Top Ten Films Still to Catch from 2009:
1. White Material (France), dir. Claire Denis, with Isabelle Huppert
2. Wild Grass (France), dir. Alain Resnais, with Sabine Azéma
3. Dogtooth (Greece), dir. Giorgos Lanthimos, with Christos Stergioglou
4. I Killed My Mother (Canada), dir. and starring Xavier Dolan
5. Samson and Delilah (Australia), dir. Warwick Thornton
6. Kinatay/The Execution of P. (Philippines), dir. Brillante Mendoza
7, To Die Like a Man (Portugal), dir. João Pedro Rodrigues
8. Valhalla Rising (Denmark), dir. Nicholas Winding Refn
9. No One Knows about the Persian Cats (Iran), dir. Bahman Ghobadi
10. Lourdes (Austria), dir.

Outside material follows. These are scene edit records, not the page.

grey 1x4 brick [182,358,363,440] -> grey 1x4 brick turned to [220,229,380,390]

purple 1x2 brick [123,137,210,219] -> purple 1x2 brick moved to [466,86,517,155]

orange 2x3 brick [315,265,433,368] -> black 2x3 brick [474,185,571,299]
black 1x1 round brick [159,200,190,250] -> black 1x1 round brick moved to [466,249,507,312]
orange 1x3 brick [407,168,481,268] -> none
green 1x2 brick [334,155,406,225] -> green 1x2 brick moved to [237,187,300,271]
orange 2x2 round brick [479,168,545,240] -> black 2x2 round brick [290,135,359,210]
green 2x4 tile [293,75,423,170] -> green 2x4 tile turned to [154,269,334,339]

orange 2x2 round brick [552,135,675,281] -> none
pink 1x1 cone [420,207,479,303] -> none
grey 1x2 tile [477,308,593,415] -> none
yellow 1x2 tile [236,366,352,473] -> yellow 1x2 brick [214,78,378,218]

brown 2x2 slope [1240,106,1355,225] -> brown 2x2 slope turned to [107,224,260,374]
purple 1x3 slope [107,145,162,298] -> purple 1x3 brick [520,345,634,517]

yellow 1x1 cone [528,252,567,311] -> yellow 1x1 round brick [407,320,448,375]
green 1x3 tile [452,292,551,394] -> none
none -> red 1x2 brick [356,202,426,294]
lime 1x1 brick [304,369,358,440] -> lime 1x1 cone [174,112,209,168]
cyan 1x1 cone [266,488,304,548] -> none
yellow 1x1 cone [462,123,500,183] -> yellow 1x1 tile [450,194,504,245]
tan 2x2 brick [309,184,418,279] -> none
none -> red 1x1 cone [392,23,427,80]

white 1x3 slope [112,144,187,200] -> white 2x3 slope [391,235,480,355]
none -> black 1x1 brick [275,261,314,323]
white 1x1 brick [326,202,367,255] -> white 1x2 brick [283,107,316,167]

Jessica Hausner, with Sylvie Testud
Runners-up: Golden Bear champion The Milk of Sorrow, from Peruvian filmmaker Claudia Llosa; Romanian-British drama Katalin Varga; Todd Solondz's post-Happiness provocation Life During Wartime; Richard Kelly's 70s-set box office under-achiever The Box; Venice's top trophy winner, the military invasion drama Lebanon; Brenda Blethyn and and Sotigui Kouyaté's buzzed performances in London River, with reliable Sami Bouajila in support; Brillante Mendoza's Lola, since he apparently makes a new film every five minutes; the end-of-the-world testimonial documentary Collapse; Mumblecore again, but maybe more sunnily, in Beeswax; Paul Bettany and Jennifer Connelly's pet project Creation, if only for Bettany's performance; Sri Lankan drama Between Two Worlds; George Romero's sixth zombie outing Survival of the Dead; Women without Men by Shirin Neshat, a premier female filmmaker from Iran; and, of course, Tilda Swinton hitting it in Italian in I Am Love. Yes, Tilda, you are. But what did the rest of you see this year, hot off the presses, that you're sure I need to catch. Don't say The White Ribbon, because it hasn't even arrived yet for its first-run bow in Chicago.